Subscribe to the Non-Human & AI Identity Journal

How can organisations tell whether MCP access is actually being governed?

A governed MCP deployment can answer who requested access, what scope was granted, when the token expires, and which tool calls were made under that token. If logs only show a shared credential or generic server activity, the organisation does not have effective identity governance for the protocol.

Why This Matters for Security Teams

MCP governance is not proven by the presence of a server, a token, or a policy document. It is proven when security teams can show that each tool action is tied to a specific workload identity, a defined scope, and an auditable expiry.
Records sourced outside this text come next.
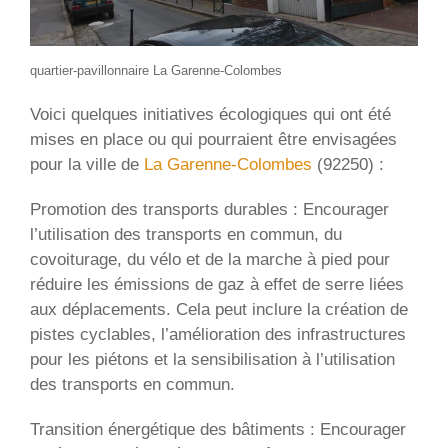
quartier-pavillonnaire La Garenne-Colombes
Voici quelques initiatives écologiques qui ont été
mises en place ou qui pourraient être envisagées
pour la ville de
La Garenne-Colombes
(92250) :
Promotion des transports durables : Encourager
l’utilisation des transports en commun, du
covoiturage, du vélo et de la marche à pied pour
réduire les émissions de gaz à effet de serre liées
aux déplacements. Cela peut inclure la création de
pistes cyclables, l’amélioration des infrastructures
pour les piétons et la sensibilisation à l’utilisation
des transports en commun.
Transition énergétique des bâtiments : Encourager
Without that chain, MCP becomes another shared access layer that hides who actually acted. Current guidance in agentic security points to runtime control, not static trust, as the only reliable way to govern autonomous systems. See OWASP Top 10 for Agentic Applications 2026 and NHIMG’s OWASP Agentic Applications Top 10 for the broader risk pattern.

The key issue is that agents are goal-driven. They chain tools, change paths, and request new permissions in response to runtime context. That means governance must answer whether the system can constrain access at the moment of use, not merely whether access was approved at onboarding. NIST’s NIST Cybersecurity Framework 2.0 is useful here because it emphasises continuous visibility and response, which is exactly what MCP needs when a token can be overused or reused outside its intended purpose. In practice, many security teams discover MCP weakness only after a tool call has already crossed an unapproved boundary, rather than through intentional control testing.

How It Works in Practice

A governed MCP deployment should be able to show four things for every access event: who or what requested it, what scope was issued, how long the credential or token remained valid, and which tool calls occurred under that grant. That evidence usually comes from combining workload identity, short-lived credentials, and policy decisions made at request time. For agentic systems, static RBAC is often too blunt because the same agent may need different tools depending on the task, the dataset, or the step in a workflow. A better pattern is intent-based or context-aware authorisation, where policy evaluates the current request before scope is issued.

That is why JIT credentials and ephemeral secrets matter. The credential should exist only for the task, then be revoked automatically. Where possible, the identity should be bound to the workload itself using cryptographic proof, such as OIDC-based workload tokens or SPIFFE-style identity. This makes the question “what is this agent allowed to do right now?” answerable without relying on a shared secret. NHIMG’s Ultimate Guide to NHIs and Ultimate Guide to NHIs — Lifecycle Processes for Managing NHIs explain why lifecycle control is central to identity governance. OWASP’s OWASP Non-Human Identity Top 10 is also relevant because it frames non-human access as an identity problem, not just a secrets problem.

  • Use per-task tokens with short TTLs, not shared credentials.
  • Record the requested intent, issued scope, expiry, and downstream tool calls.
  • Evaluate policy at runtime with full context, not only during provisioning.
  • Separate workload identity from human admin access paths.

When organisations can connect all four signals in one audit trail, they have evidence of governance; when they cannot, they only have authentication. These controls tend to break down in multi-tenant agent platforms where tools are reused across services and logs are split between the model layer, broker layer, and backend systems.

Common Variations and Edge Cases

Tighter governance often increases operational overhead, so organisations have to balance traceability against latency, developer friction, and token churn. Best practice is evolving, and there is no universal standard for MCP authorisation telemetry yet. Some environments rely on proxy logs, others on broker-enforced policy, and mature deployments combine both.

Edge cases appear when one agent delegates to another, when a tool call fans out into multiple backend services, or when a long-running workflow needs credentials to survive across steps. In those cases, the real test is whether the original intent remains visible after delegation and whether the delegated token is still bounded to the original scope. NHIMG’s Top 10 NHI Issues and 52 NHI Breaches Analysis show how weak identity boundaries turn into breach paths when secrets are reused or over-scoped.

For agentic deployments, the most useful external lens is OWASP Agentic AI Top 10, because it reinforces that autonomy changes the threat model. The practical rule is simple: if the organisation cannot answer what the agent tried to do, what was allowed, and when that permission ended, then MCP access is not genuinely governed.

Standards & Framework Alignment

This section maps relevant standards and security frameworks to the operational risks and controls described in this guidance.

OWASP Agentic AI Top 10, OWASP Non-Human Identity Top 10 and CSA MAESTRO address the attack and risk surface, while NIST AI RMF set the governance and control requirements practitioners need to meet.

Framework Control / Reference Relevance
OWASP Agentic AI Top 10 A01 Agentic access must be scoped at runtime, not by static trust.
OWASP Non-Human Identity Top 10 NHI-01 MCP hinges on governed non-human identity, not shared credentials.
CSA MAESTRO M2 MAESTRO focuses on controls for autonomous AI workflows and tool use.
NIST AI RMF AI RMF addresses governance, mapping, and monitoring for autonomous systems.

Establish ownership, monitor behaviour, and document accountability for MCP-enabled agents.